- Some examples for review/discussion.
- Alternative: local password generated key for internal use in encryption-key access control API.
- Entropy and increasing it.
1. Some examples for review/discussion
In systems that take a user's pass-word/-phrase in order to derive the encryption key, what is the relationship between that password's strength and the key's strength?
This depends entirely on how you use the password to derive the key. If you're just hashing, or even hashing and salting your password, your function might look like this:
generateKey(password, salt) := cryptoHash(password, salt)
If I took a table of the weakest passwords I could probably calculate the potential hashes, and from there I would have the possible encryption keys. Then given a
message I could crack it with this function:
crack(message, saltLen, weakPassList):=
for salt in 0..saltLen:
for weak in weakPassList:
let k := generateKey(weak, salt)
if decrypt(message, k) looks okay:
This might take a really long time to run based on how big
weakPassList are; however you could cache the
k generated above in a table and just try them out one at a time, to eliminate the factor of experimental key generation.
There are definitely better ways to generate a password, but without a more detailed specification or use case it's difficult to analyze or recommend which method is best.
2. Alternative: local password generated key for internal use in encryption-key access control API.
I know password strength matters in authentication; is it a moot point in encryption?

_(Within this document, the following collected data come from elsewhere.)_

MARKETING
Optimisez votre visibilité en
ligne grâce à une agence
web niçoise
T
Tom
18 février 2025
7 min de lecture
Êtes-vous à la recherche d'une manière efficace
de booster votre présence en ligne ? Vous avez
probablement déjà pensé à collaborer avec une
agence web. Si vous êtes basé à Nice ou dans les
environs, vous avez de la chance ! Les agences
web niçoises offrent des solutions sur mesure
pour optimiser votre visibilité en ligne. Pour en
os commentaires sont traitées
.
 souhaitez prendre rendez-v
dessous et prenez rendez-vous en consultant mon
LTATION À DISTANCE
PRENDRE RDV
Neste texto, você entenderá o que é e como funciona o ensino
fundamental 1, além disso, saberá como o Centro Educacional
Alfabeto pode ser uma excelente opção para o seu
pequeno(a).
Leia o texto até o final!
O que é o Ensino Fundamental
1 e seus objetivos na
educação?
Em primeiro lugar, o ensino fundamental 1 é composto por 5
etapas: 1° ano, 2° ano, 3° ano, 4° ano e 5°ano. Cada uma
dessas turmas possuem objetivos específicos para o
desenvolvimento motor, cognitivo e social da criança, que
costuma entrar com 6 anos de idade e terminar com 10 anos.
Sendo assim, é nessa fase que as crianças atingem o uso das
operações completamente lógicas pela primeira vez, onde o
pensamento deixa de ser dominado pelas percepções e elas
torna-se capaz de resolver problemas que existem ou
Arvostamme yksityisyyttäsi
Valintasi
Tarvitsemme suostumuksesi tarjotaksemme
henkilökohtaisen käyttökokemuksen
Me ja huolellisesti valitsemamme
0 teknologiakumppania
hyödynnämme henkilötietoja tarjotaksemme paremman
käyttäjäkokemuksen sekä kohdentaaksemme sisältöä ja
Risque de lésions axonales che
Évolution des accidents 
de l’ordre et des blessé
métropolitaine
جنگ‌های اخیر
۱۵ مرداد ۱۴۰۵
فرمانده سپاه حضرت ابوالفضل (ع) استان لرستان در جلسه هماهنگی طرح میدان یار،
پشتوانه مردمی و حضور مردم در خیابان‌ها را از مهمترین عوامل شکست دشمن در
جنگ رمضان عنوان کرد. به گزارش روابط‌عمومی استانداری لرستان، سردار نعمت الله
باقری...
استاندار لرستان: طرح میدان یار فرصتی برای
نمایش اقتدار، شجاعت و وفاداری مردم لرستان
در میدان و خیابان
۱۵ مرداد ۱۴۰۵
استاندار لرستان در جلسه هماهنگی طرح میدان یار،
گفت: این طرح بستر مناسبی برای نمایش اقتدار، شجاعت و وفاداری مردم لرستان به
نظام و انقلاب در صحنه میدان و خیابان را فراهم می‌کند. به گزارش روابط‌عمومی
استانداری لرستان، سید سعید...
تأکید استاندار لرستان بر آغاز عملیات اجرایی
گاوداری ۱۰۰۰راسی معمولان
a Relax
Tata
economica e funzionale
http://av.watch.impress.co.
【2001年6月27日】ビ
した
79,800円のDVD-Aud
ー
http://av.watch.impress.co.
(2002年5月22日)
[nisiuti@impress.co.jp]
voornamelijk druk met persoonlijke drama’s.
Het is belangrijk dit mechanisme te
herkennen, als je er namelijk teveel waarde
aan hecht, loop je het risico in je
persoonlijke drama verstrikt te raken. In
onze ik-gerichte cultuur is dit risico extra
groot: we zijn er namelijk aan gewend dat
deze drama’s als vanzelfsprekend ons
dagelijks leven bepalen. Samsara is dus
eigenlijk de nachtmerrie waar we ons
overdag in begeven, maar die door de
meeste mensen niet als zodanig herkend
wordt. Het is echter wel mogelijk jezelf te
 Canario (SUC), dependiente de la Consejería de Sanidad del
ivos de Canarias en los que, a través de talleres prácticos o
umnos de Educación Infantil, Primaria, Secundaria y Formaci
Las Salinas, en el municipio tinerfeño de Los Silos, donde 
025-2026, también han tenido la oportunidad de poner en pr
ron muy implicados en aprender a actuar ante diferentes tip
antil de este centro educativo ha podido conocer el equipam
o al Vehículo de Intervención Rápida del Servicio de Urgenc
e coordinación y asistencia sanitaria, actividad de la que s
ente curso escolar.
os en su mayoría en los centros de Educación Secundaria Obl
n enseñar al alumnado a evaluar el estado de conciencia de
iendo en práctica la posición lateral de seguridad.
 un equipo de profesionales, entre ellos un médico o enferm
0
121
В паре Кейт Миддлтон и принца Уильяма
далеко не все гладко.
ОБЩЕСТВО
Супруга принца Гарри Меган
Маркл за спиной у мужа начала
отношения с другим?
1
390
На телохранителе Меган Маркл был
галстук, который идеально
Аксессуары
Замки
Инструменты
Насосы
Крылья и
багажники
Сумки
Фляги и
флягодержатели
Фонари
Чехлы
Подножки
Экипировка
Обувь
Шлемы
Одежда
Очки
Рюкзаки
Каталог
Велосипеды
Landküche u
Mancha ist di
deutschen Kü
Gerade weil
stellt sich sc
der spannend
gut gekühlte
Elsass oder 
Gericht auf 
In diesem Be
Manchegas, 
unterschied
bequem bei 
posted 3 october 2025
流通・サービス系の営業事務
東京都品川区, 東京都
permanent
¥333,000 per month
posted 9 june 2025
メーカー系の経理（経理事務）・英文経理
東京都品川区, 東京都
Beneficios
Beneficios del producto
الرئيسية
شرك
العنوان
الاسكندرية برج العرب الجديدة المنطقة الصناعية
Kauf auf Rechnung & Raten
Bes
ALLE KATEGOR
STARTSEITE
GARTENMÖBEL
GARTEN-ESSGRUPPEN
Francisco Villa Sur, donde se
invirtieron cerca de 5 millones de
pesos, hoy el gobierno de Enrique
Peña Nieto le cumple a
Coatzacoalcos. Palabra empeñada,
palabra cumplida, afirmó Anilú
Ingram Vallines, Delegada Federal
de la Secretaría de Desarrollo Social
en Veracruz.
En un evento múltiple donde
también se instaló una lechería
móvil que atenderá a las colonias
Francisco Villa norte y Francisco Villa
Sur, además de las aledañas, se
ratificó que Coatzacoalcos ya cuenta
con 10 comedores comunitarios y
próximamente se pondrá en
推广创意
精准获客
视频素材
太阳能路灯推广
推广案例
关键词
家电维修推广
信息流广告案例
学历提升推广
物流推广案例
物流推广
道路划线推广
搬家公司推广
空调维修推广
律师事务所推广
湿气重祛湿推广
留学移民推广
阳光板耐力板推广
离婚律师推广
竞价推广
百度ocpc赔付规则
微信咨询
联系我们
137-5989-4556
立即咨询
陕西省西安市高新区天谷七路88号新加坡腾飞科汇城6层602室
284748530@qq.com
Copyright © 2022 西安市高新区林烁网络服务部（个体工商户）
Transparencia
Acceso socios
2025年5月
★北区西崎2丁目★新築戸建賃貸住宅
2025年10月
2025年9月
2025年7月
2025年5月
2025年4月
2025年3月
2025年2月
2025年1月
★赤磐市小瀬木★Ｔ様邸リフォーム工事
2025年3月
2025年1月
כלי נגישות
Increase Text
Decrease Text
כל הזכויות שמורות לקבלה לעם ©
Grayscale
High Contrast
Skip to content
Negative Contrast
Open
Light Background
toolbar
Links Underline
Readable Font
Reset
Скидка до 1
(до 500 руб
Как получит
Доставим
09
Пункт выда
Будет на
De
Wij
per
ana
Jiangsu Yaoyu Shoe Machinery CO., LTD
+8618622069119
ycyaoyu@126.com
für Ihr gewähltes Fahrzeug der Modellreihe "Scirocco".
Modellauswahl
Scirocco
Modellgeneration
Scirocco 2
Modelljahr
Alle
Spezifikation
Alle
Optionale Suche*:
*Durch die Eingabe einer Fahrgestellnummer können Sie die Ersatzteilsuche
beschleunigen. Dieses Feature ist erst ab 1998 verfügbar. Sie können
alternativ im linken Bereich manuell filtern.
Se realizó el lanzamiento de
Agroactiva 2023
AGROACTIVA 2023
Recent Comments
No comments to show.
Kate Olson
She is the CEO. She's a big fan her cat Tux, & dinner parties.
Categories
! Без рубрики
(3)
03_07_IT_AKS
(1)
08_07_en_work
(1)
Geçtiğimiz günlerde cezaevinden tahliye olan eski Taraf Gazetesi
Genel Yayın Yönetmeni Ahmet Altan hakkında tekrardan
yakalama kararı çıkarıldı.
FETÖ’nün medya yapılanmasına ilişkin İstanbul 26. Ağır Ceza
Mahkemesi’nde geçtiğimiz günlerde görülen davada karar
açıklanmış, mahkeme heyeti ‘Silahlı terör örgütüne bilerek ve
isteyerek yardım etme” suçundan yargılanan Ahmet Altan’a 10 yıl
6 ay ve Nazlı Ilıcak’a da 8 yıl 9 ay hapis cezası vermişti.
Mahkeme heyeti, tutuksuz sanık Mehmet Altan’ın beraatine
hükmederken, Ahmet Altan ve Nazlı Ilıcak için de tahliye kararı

I feel like there's no difference unless you are talking about a particular method of key generation or some other specific use case. A key is a key.
Personally I'd go with using the password to generate a local encryption key
kLocal, used to obscure a properly generated cryptographic key
kMessage that can be used to encrypt messages for sending over non-secure channels.
This way the password is just an access control mechanism to filter users who can type commands into the system, and prevent them from using each other's encryption keys (if they can't get the right
kLocal they can't discover the contents of
kMessage). This is apt because you can use a secure API with, for example, a leaky bucket, to prevent people from doing password guessing attacks on the local machine.
It's not as straightforward to prevent password-guessing attacks against a ciphertext message that's already been sent out in the open! By making the password-generated
kLocal for internal, API-restricted usage only, you bound the attacker's effective computation power, which is a really good thing in software security.
3. Entropy and increasing it.
From my understanding, human-created passwords tend to have very low entropy, and that's why keys are derived from them.
Be careful! Entropy is just the measure of how unpredictable something is. If I take some values with
X amount of entropy, and run them each through some adversary-known function, the results can have no more than
X entropy. That is, if the adversary could guess the original values and also knows the function for manipulating/extending them, he'll have just as easy of a time guessing the manipulated/extended values as he would the originals.
You're not increasing the size of the domain unless you add more information; and you're not increasing the entropy unless the information you add has some entropy itself (is somehow unpredictable/secret).